Mazie Piccolo has so many health problems it's hard to keep track. Congestive heart failure makes her short of breath and causes her legs to swell. An abnormal heart rhythm raises her risk for stroke. Arthritis in her knees makes it hard for her to get around, and she can no longer drive.

Mrs. Piccolo, 84, of Rosedale, Md., also has osteoporosis, and she has fallen several times in the past few years, once breaking her pelvis. On top of all these medical ailments and others — high cholesterol, high blood pressure, gastric reflux — she has a history of depression, and it is sometimes hard for her to care for her husband, who is even frailer than she is.

Strictly by the book, Mrs. Piccolo should be taking 13 different medications — an expensive, confusing cocktail that has proved too much for her to manage. Other medications that might be advisable cause intolerable side effects, and the more drugs she takes, the greater the risk of dangerous drug interactions.

What is striking about her predicament is not how rare it is, but how common. Two-thirds of people over age 65, and almost three-quarters of people over 80, have multiple chronic health conditions, and 68 percent of Medicare spending goes to people who have five or more chronic diseases.

As a group, patients like Mrs. Piccolo fare poorly by any measure. They linger in hospitals longer, experience more serious preventable health complications and die younger than patients with less complex medical profiles.

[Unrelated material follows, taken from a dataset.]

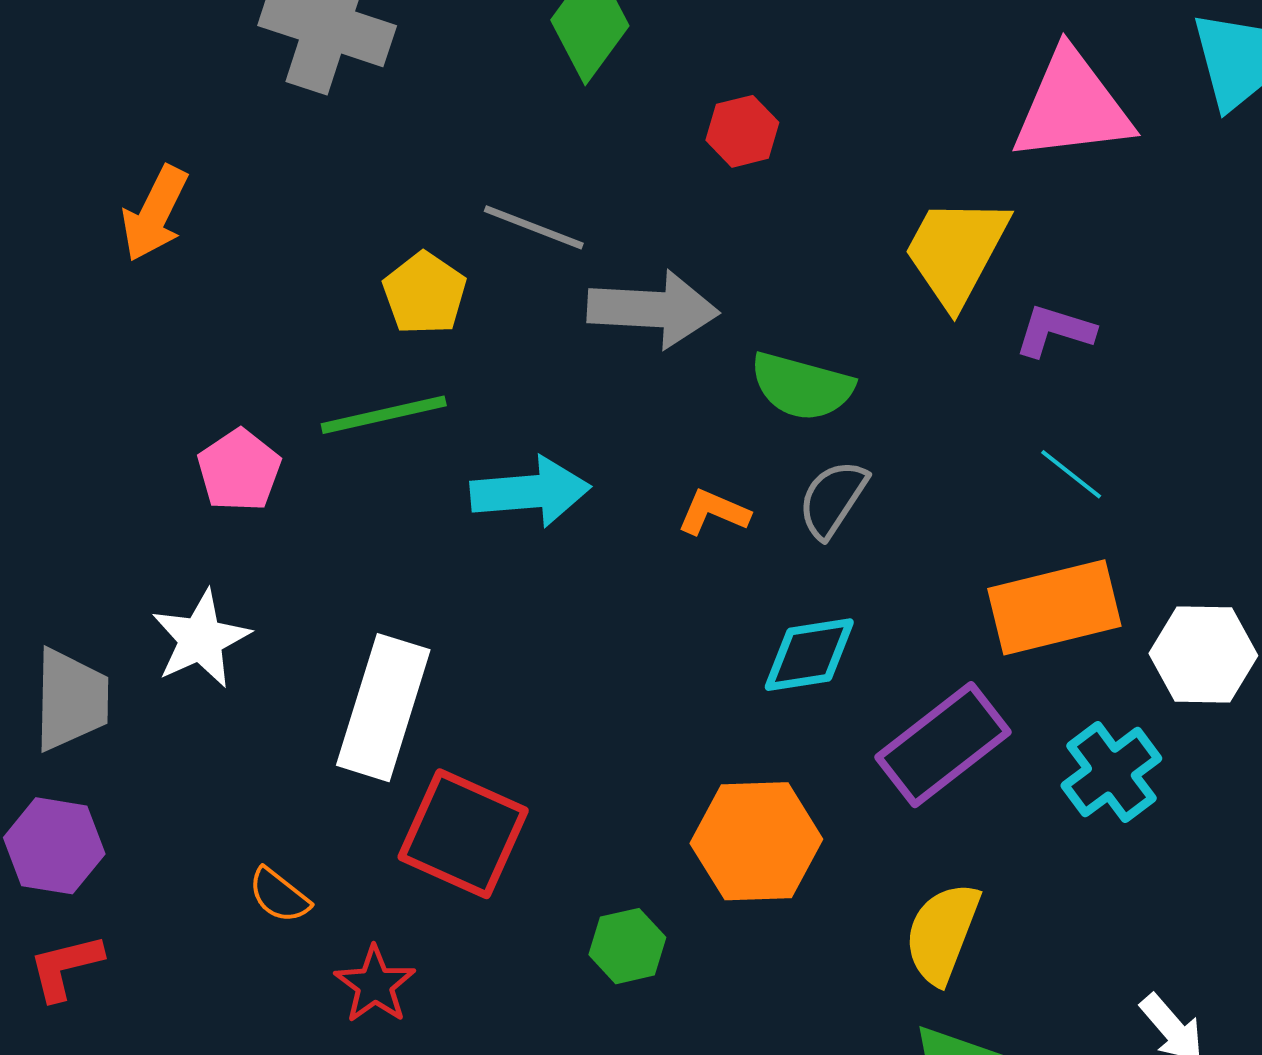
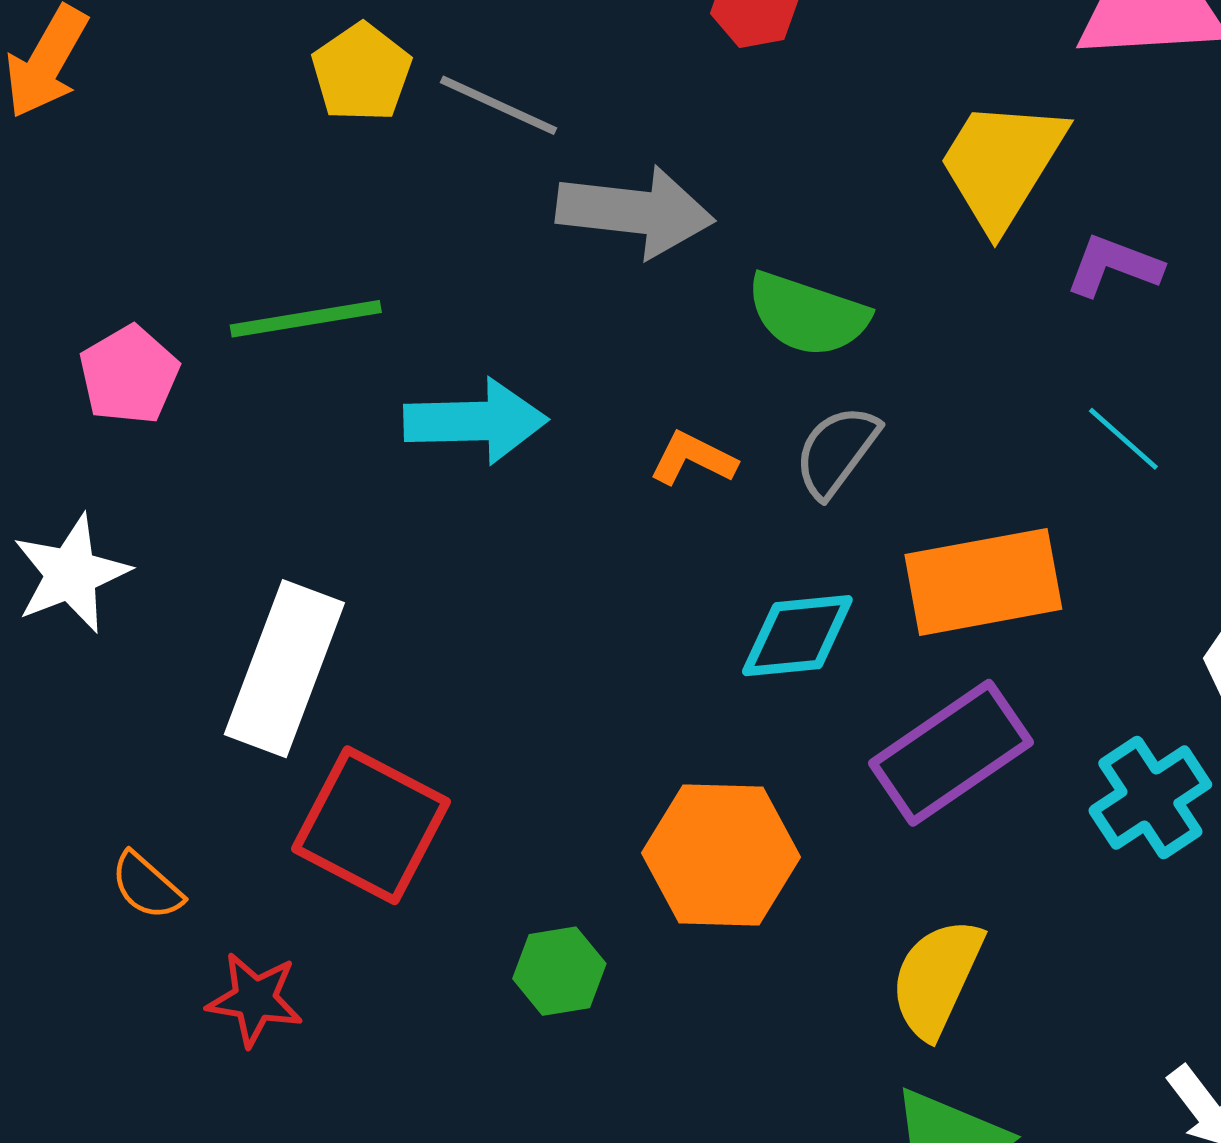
yellow pentagon: (425, 293) -> (362, 72), moved
orange rectangle: (1054, 607) -> (983, 582), moved
red star: (375, 985) -> (255, 999), turned -30

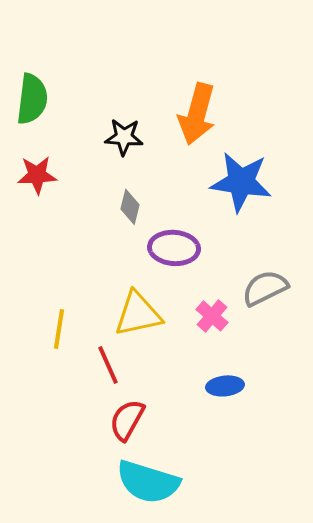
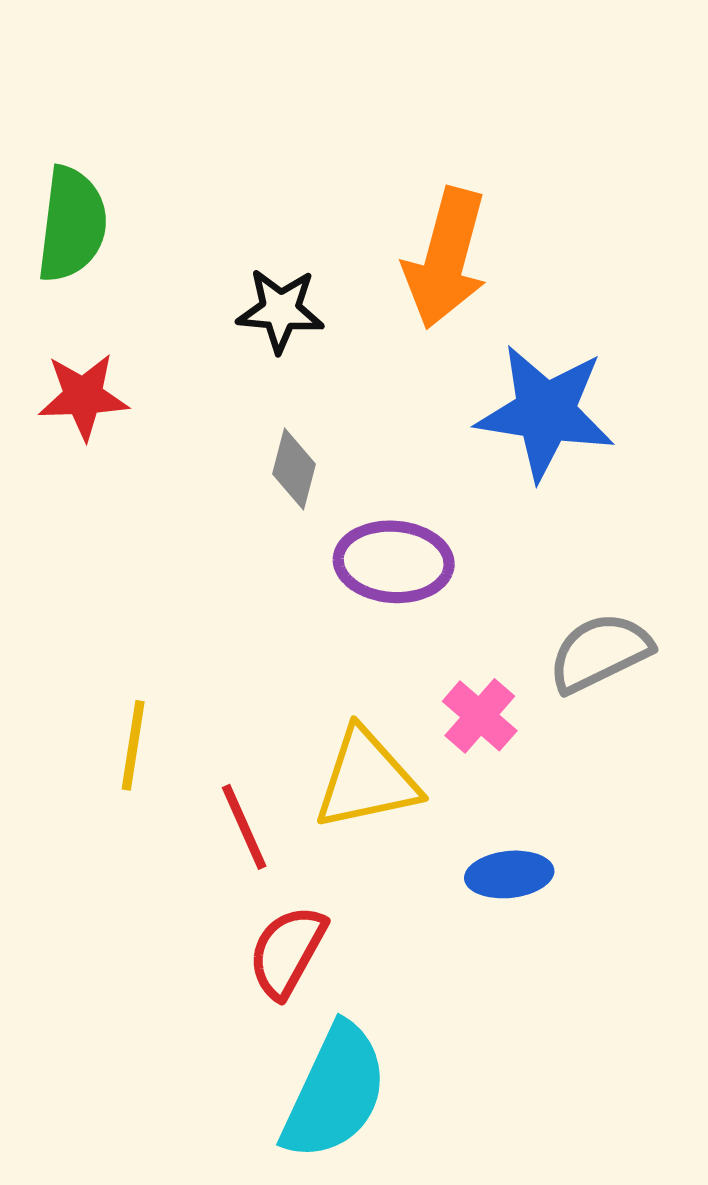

Yet people with multiple health problems — a condition known as multimorbidity — are largely overlooked both in medical research and in the nation's clinics and hospitals. The default position is to treat complicated patients as collections of malfunctioning body parts rather than as whole human beings.

"Very often, there is nobody looking at the big picture or recognizing that what is best for the disease may not be best for the patient," said Dr. Mary E. Tinetti, a geriatrician at the Yale School of Medicine.